Helal Molekül, Haram Molekül
    Böylece “helal”in derinliğine ne kadar inilirse sertifikalanması gereken ürünler o kadar da artacak, kendilerinin ve çok uluslu şirketlerinin pazarlarını genişletmeye yardımcı olunacaktır. Bugün 50’ye yakın sertifika veren şirket bulunmak- tadır. Bunların çoğu İran, Malezya ve İndonezya merkezlidir. Almanya’da da böyle kurumlar son zamanlarda artmaktadır ve hepsi de ücretlidir. Sertifikalamayı müslüman ülkeleri yaparken, “Nestle, Tesco gibi Müslüman olmayan çok uluslu şirketler, Müslümanlara yönelik hizmet ve ürünlerini genişleterek küresel helal pazarının tahminen yüzde 90’ını bu şirketler kontrol etmektedir.” (Zaman, 25.02.2008).
    Diğer bir olgu ise, “helal”in de, “Bio”da olduğu gibi bir standartlaşmaya gidilerek “helal” adının tescilli bir marka haline getirilmesidir. Bu da artık hiç kimsenin bir ücret ödemeden bu adı kulanamayacağı anlamına gelmektedir. Küçük bakallar, marketler (kendi kesimini kendisi yapanlar) ise belirli bir ücret ödemeden “helal” adını kullanamayacak, ya da ürünlerinin bir bölümünü ancak büyük şirketlerden daha pahalıya almaları gündeme gelecek ve bu şirketlere bağımlılıkları artacaktır.
    Sözü edilen sertifika firmaları bugün sadece gıda sektöründe faliyet gösteren firmaları (Nestle, Dr. Oetker, Müller, Gazi gibi) değil, aynı zamanda gıda sektörüyle hiç alakası olmayan kimya ve ilaç sektöründe de (Basf, Bayer, Degussa, Evonik, Merck gibi) sertifikalama yapmaktadır.
     Ve sorunun en ilginç ve en kârlı yanı tam da burada başlamaktadır. İlginç olan, dünyanın en büyük kimya, petrol ve enerji sektöründe faliyet gösteren bilimsel firmaların “helalcilik”e neden ilgi gösterdikleridir. Mesela dünyanın en büyük firmalarından biri olan BASF Kimya Şirketi’nin (2008 yılındaki cirosu, 62 milyar Euro ve yaklaşık 100.000 işçi çalıştırmaktadır) “helalcilik”le olan ilişkisini tabelayla göstermektedir.
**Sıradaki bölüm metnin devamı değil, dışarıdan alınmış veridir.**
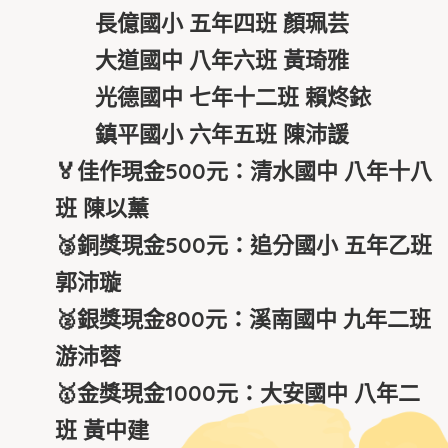
長億國小 五年四班 顏珮芸
大道國中 八年六班 黃琦雅
光德國中 七年十二班 賴炵銥
鎮平國小 六年五班 陳沛諼
🏅
佳作現金500元：清水國中 八年十八
班 陳以薰
🥉
銅獎現金500元：追分國小 五年乙班
郭沛璇
🥈
銀獎現金800元：溪南國中 九年二班
游沛蓉
🥇
金獎現金1000元：大安國中 八年二
班 黃中建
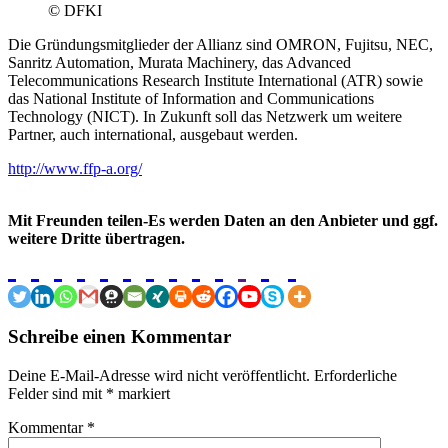
© DFKI
Die Gründungsmitglieder der Allianz sind OMRON, Fujitsu, NEC,
Sanritz Automation, Murata Machinery, das Advanced
Telecommunications Research Institute International (ATR) sowie
das National Institute of Information and Communications
Technology (NICT). In Zukunft soll das Netzwerk um weitere
Partner, auch international, ausgebaut werden.
http://www.ffp-a.org/
Mit Freunden teilen-Es werden Daten an den Anbieter und ggf.
weitere Dritte übertragen.
Schreibe einen Kommentar
Deine E-Mail-Adresse wird nicht veröffentlicht.
Erforderliche
Felder sind mit
*
markiert
Kommentar
*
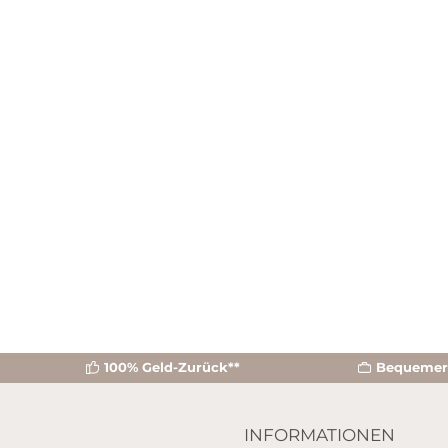
einzigartige Premium-Sicherheitsfilter
gewährleistet eine einfache und sichere
Anwendung.Vertraue auf höchste Qualität. Seit
40 Jahren sammeln wir unser Wissen rund um
die Ohrkerze und entwickeln die Anwendung
ständig weiter.
100% Geld-Zurück**
Bequemer 
INFORMATIONEN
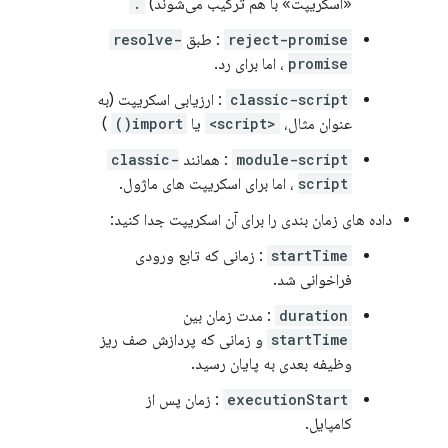
«اسکریپت» با هم ترکیب می‌شوند)
.
reject-promise
: طبق
resolve-
promise
، اما برای رد.
classic-script
: ارزیابی اسکریپت (به
عنوان مثال،
<script>
یا
import()
)
module-script
: همانند
classic-
script
، اما برای اسکریپت های ماژول.
داده های زمان بندی را برای آن اسکریپت جدا کنید:
startTime
: زمانی که تابع ورودی
فراخوانی شد.
duration
: مدت زمان بین
startTime
و زمانی که پردازش صف ریز
وظیفه بعدی به پایان رسید.
executionStart
: زمان پس از
کامپایل.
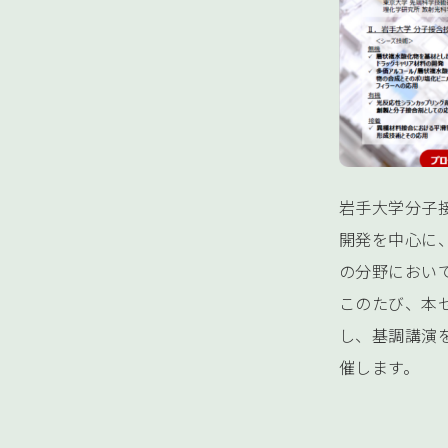
岩手大学分子
開発を中心に
の分野におい
このたび、本
し、基調講演
催します。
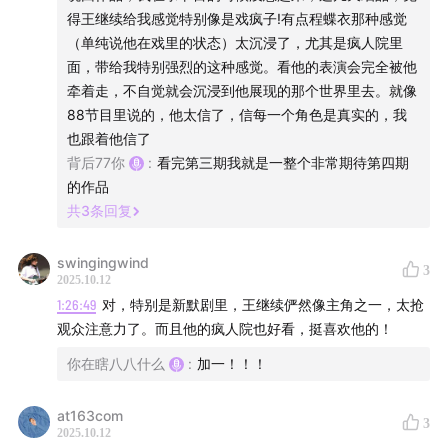
得王继续给我感觉特别像是戏疯子!有点程蝶衣那种感觉
（单纯说他在戏里的状态）太沉浸了，尤其是疯人院里
面，带给我特别强烈的这种感觉。看他的表演会完全被他
牵着走，不自觉就会沉浸到他展现的那个世界里去。就像
88节目里说的，他太信了，信每一个角色是真实的，我
也跟着他信了
背后77你
:
看完第三期我就是一整个非常期待第四期
的作品
共
3
条回复
swingingwind
3
2025.10.12
1:26:49
对，特别是新默剧里，王继续俨然像主角之一，太抢
观众注意力了。而且他的疯人院也好看，挺喜欢他的！
你在瞎八八什么
:
加一！！！
at163com
3
2025.10.12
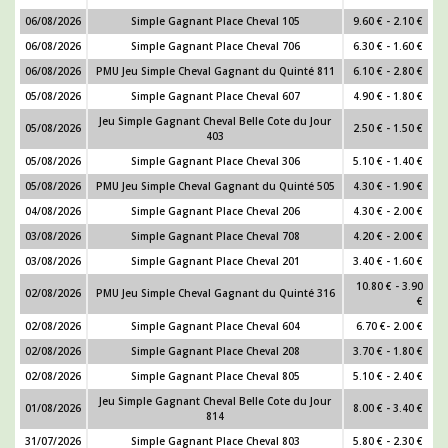
06/08/2026
Simple Gagnant Place Cheval 105
9.60 € - 2.10 €
06/08/2026
Simple Gagnant Place Cheval 706
6.30 € - 1.60 €
06/08/2026
PMU Jeu Simple Cheval Gagnant du Quinté 811
6.10 € - 2.80 €
05/08/2026
Simple Gagnant Place Cheval 607
4.90 € - 1.80 €
Jeu Simple Gagnant Cheval Belle Cote du Jour
05/08/2026
2.50 € - 1.50 €
403
05/08/2026
Simple Gagnant Place Cheval 306
5.10 € - 1.40 €
05/08/2026
PMU Jeu Simple Cheval Gagnant du Quinté 505
4.30 € - 1.90 €
04/08/2026
Simple Gagnant Place Cheval 206
4.30 € - 2.00 €
03/08/2026
Simple Gagnant Place Cheval 708
4.20 € - 2.00 €
03/08/2026
Simple Gagnant Place Cheval 201
3.40 € - 1.60 €
10.80 € - 3.90
02/08/2026
PMU Jeu Simple Cheval Gagnant du Quinté 316
€
02/08/2026
Simple Gagnant Place Cheval 604
6.70 €- 2.00 €
02/08/2026
Simple Gagnant Place Cheval 208
3.70 € - 1.80 €
02/08/2026
Simple Gagnant Place Cheval 805
5.10 € - 2.40 €
Jeu Simple Gagnant Cheval Belle Cote du Jour
01/08/2026
8.00 € - 3.40 €
814
31/07/2026
Simple Gagnant Place Cheval 803
5.80 € - 2.30 €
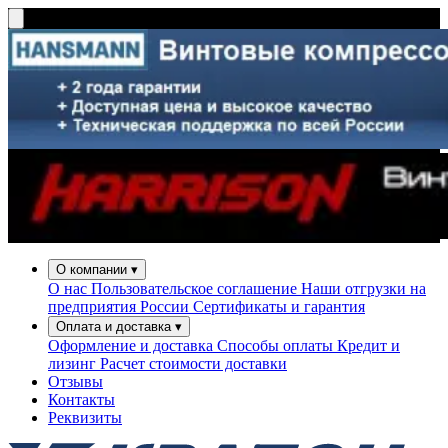
О компании
▾
О нас
Пользовательское соглашение
Наши отгрузки на
предприятия России
Сертификаты и гарантия
Оплата и доставка
▾
Оформление и доставка
Способы оплаты
Кредит и
лизинг
Расчет стоимости доставки
Отзывы
Контакты
Реквизиты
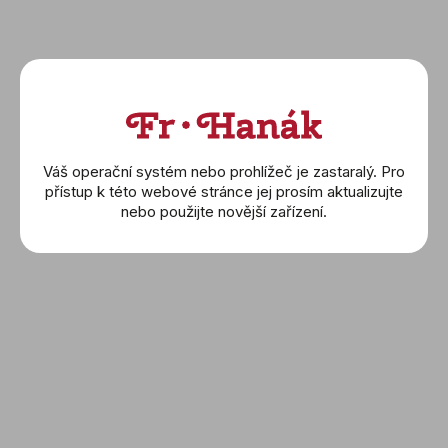
S jistotou můžeme říct, že Breitling Top Time není
jen o měření času – je o rozšiřování možností. O
Váš operační systém nebo prohlížeč je zastaralý. Pro
průzkumu světa na vlastní pěst, svým tempem, za
přístup k této webové stránce jej prosím aktualizujte
každou zatáčkou, za každým dalším cílem. S
nebo použijte novější zařízení.
limitovanými edicemi Top Time Racing a Martini
Racing mají fanoušci motorsportu příležitost nosit
na zápěstí kus historie, který je stejně rychlý a
precizní jako závodní vůz na trati.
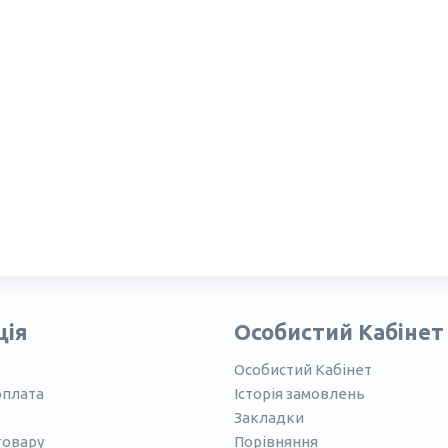
ція
Особистий Кабінет
Особистий Кабінет
оплата
Історія замовлень
Закладки
товару
Порівняння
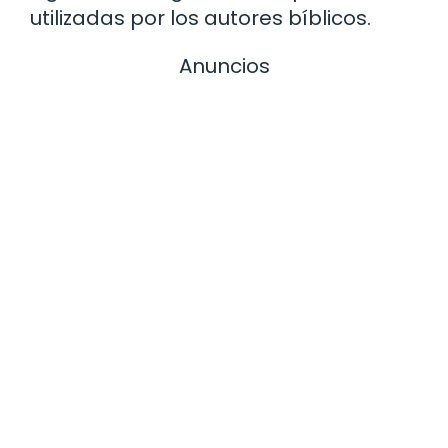
utilizadas por los autores bíblicos.
Anuncios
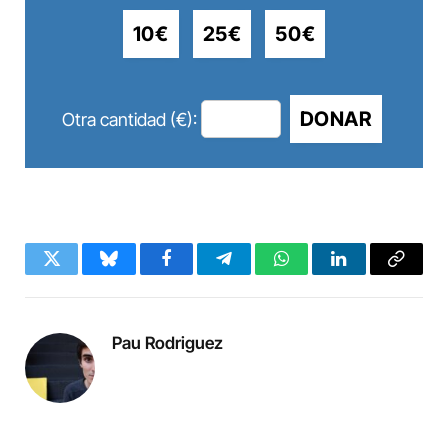
10€
25€
50€
DONAR
Otra cantidad (€):
Twitter
Bluesky
Facebook
Telegram
WhatsApp
LinkedIn
Copy
Link
Pau Rodriguez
Helal Molekül, Haram Molekül
(Bkz. http:// www.nutrition.basf.com/Files/ PDF/News/Nutrition/ Product%20Catalog%20Human%20Nutrition.pdf)

    Bu tabelada ve dipnotta da görüleceği gibi, amaç pazarlanması bütün dünyada mümkün ve her dinde ve kültürde kabul gören evrensel vitaminler ve buna göre molleküller üretmektir. “İngiltere’nin Principle Healtcare ve Kanada’nın Duchesnay’i gibi ilaç şirketleri, artık jelatin ya da diğer hayvansal türevler içermeyen helal vitaminler satıyorlar.” (Zaman, 30.05.2009)
    Sadece temizlik maddelerine bakıldığında (Deterjan, bulaşık suyu, şampuan, sabun vb.) bu maddelerin içinde alkol bulunduğu kuşkusuzdur (alkolün yağ çözücü niteliğinden dolayı). Amaç artık alkol-moleküleri içermeyen yeni helal-ürünler (Helal-Omo, helal-Pril, helal-Nivea, helal-sabun, aklınıza ne gelirse) pazara sürmektir. Bütün bu ürünler göz önünde bulundurulduğunda bu pazarın ve arkasında yatan kârın ne kadar büyük olduğu tahmin edilebilir. Diğer bir olgu ise bu sektördeki (kimya, ilaç, petrol) firmaların, ulemanın ve din bilginlerinin İran’dan veya Malezya’dan verdikleri fetvalar ile islami şartlara göre, yani helal-üretimde bulunmaları ve bu gibi hizmetlere meşruiyet kazandırıyor olmalarıdır.
    İşlerine geldiğinde helal-vitamin, çözüm bulamadıkları zaman da, aşağıdaki tabelada bir ilaç firmasının yaptığı gibi kuran’a atıfta bulunarak (hem de bozuk Türkçe ile ve bilgisayarda Türkçe karekter kullanmaktan aciz) işin içinden çıkılacaktır.

Helal Molekül, Haram Molekül Helal Molekül, Haram Molekül Helal Molekül, Haram Molekül
        “Olgularında gösterdiği gibi, çoğu sertifika firması, müslümanlardan çok şirketlerin çıkarlarını göz önünde bulundurmaktadır.” (Mahmoud Tatari von Halal Control in Rüsselsheim)
    Son iki, üç yılda ki olguların ve gelişmelerin nedenleri ise son yıllarda Avrupa’yı da içine alan ekonomik krizlerdir. (1997 Asya krizi, 2003 krizi ve son 2009 finans krizi).  
    Burada kimin daha fazla kâr edip etmiyeceği, bu ‘helalcilik’in hangi dinamiklerin ürünü olduğu fazla önemli değildir. Önemli olan bu gelişmelerin topluma nasıl yansıyacağı ve sonuçlarıdır.
    Ürünün ve üretimin kendisi, ya ihtiyaca (talep) göre şekillenir, ya da ihtiyacın kendisi ürün ve üretime göre şekillendirilir.
    Birinci örnekten yola çıkıldığında, ihtiyaç (talep) veridir, ürün ve üretim ona tabii kılınır. Bunun anlamı da, bugün Almanya’da bu gibi helal-ürünlere (helal-deterjan, helal-şampuan, helal-makyaj, helal-ilaç gibi) rağbet gösteren muhafazakâr bir toplumun varlığını öngörür. Almanya’daki Türkiyeli toplum yakından incelendiğinde, bu gibi ürünlere (et hariç), talebin yok denecek kadar az olduğu görülecektir. “O zaman bu kadar helal-vitamini kim yutacak?” sorusu akla gelmektedir. Bu kadar helal-üretim neden?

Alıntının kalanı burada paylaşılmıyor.